For another example, consider the recursive data structure of a binary tree with nodes that are either sentinel nodes of type $1$ or which are leaves containing a value of some type $X$. We can represent this type algebraically as $T(X) = 1 + X \times T^2(X)$. The derivative in terms of $X$ is $T'(X) = T^2(X) + 2 \times X \times T(X) \times T'(X)$. We can read this algebraic notation as a zipper with a hole: A zipper for a tree either has the "missing value" at the very root of the tree, leaving the two branches as ordinary trees (the $T^2(X)$ case), or it has the missing value on one of the two branches ($2 \times X \times T(X) \times T'(X)$). In the latter case, the Boolean type $2$ indicates which branch (left or right) contains the hole, and the zipper contains a value for the root, a $T(X)$ for the complete branch, and a $T'(X)$ for the branch that's missing a value of type $X$. The complete type of a zipper for this binary tree structure, then, is $X \times T'(X)$, or $X \times (T^2(X) + 2 \times X \times T(X) \times T'(X))$.

In general, a zipper consists of two parts: a collection of contexts for the current node and each of its ancestors up until the root node, and the value that the current node contains.

==Uses==
The zipper is often used where there is some concept of focus or a cursor used to navigate around in some set of data, since its semantics reflect that of moving around but in a functional non-destructive manner.

The zipper has been used in
- Xmonad, to manage focus and placement of windows
- Huet's papers cover a structural editor based on zippers and a theorem prover
- A filesystem (ZipperFS) written in Haskell offering "...transactional semantics; undo of any file and directory operation; snapshots; statically guaranteed the strongest, repeatable read, isolation mode for clients; pervasive copy-on-write for files and directories; built-in traversal facility; and just the right behavior for cyclic directory references."
- Clojure has extensive support for zippers.
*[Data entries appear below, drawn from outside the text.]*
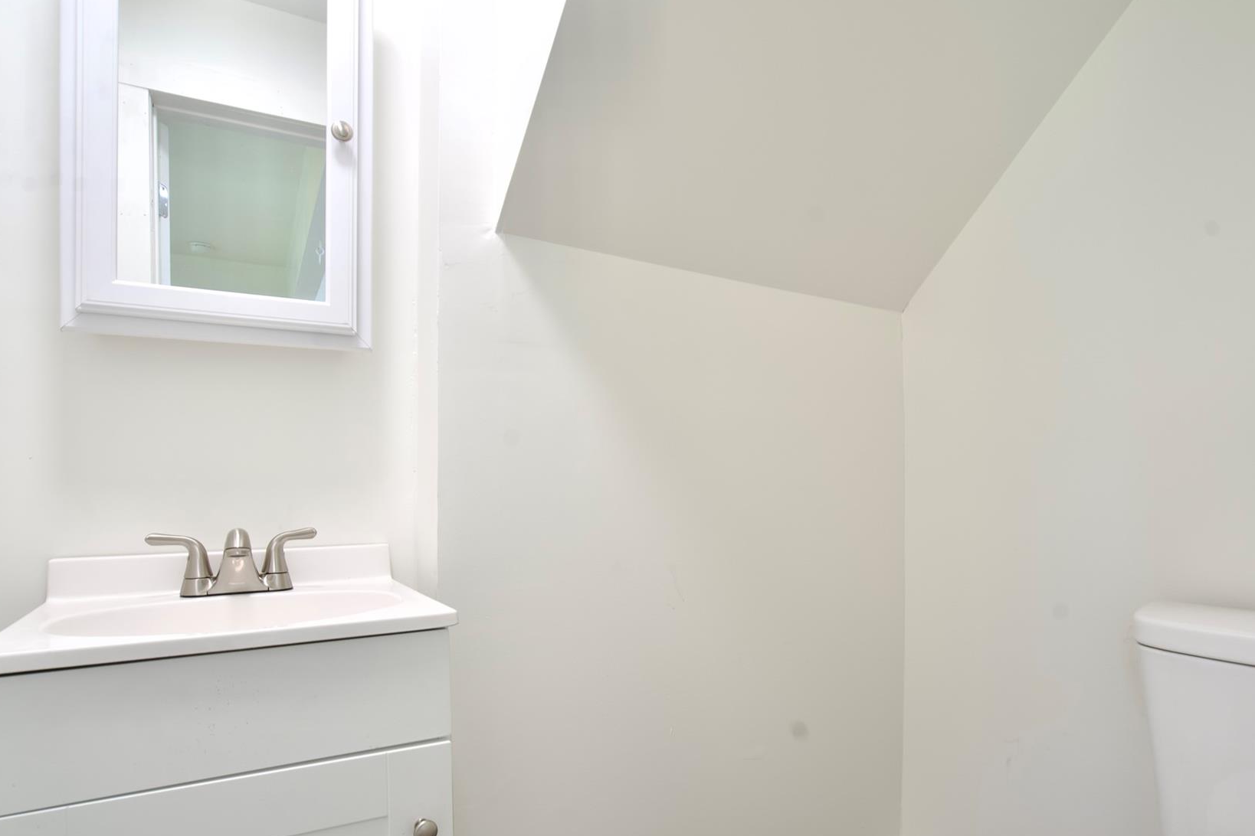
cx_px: 651
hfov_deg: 83.9
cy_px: 481
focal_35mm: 20
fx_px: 697
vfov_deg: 61.6
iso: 100
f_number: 8
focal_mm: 16
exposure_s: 1/6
==Alternatives and extensions==
===Direct modification===
In a non-purely-functional programming language, it may be more convenient to simply traverse the original data structure and modify it in place (perhaps after deep cloning it, to avoid affecting other code that might hold a reference to it).

===Generic zipper===
The generic zipper is a technique to achieve the same goal as the conventional zipper by capturing the state of the traversal in a continuation while visiting each node. (The Haskell code given in the reference uses generic programming to generate a traversal function for any data structure, but this is optional – any suitable traversal function can be used.)

However, the generic zipper involves inversion of control, so some uses of it require a state machine (or equivalent) to keep track of what to do next.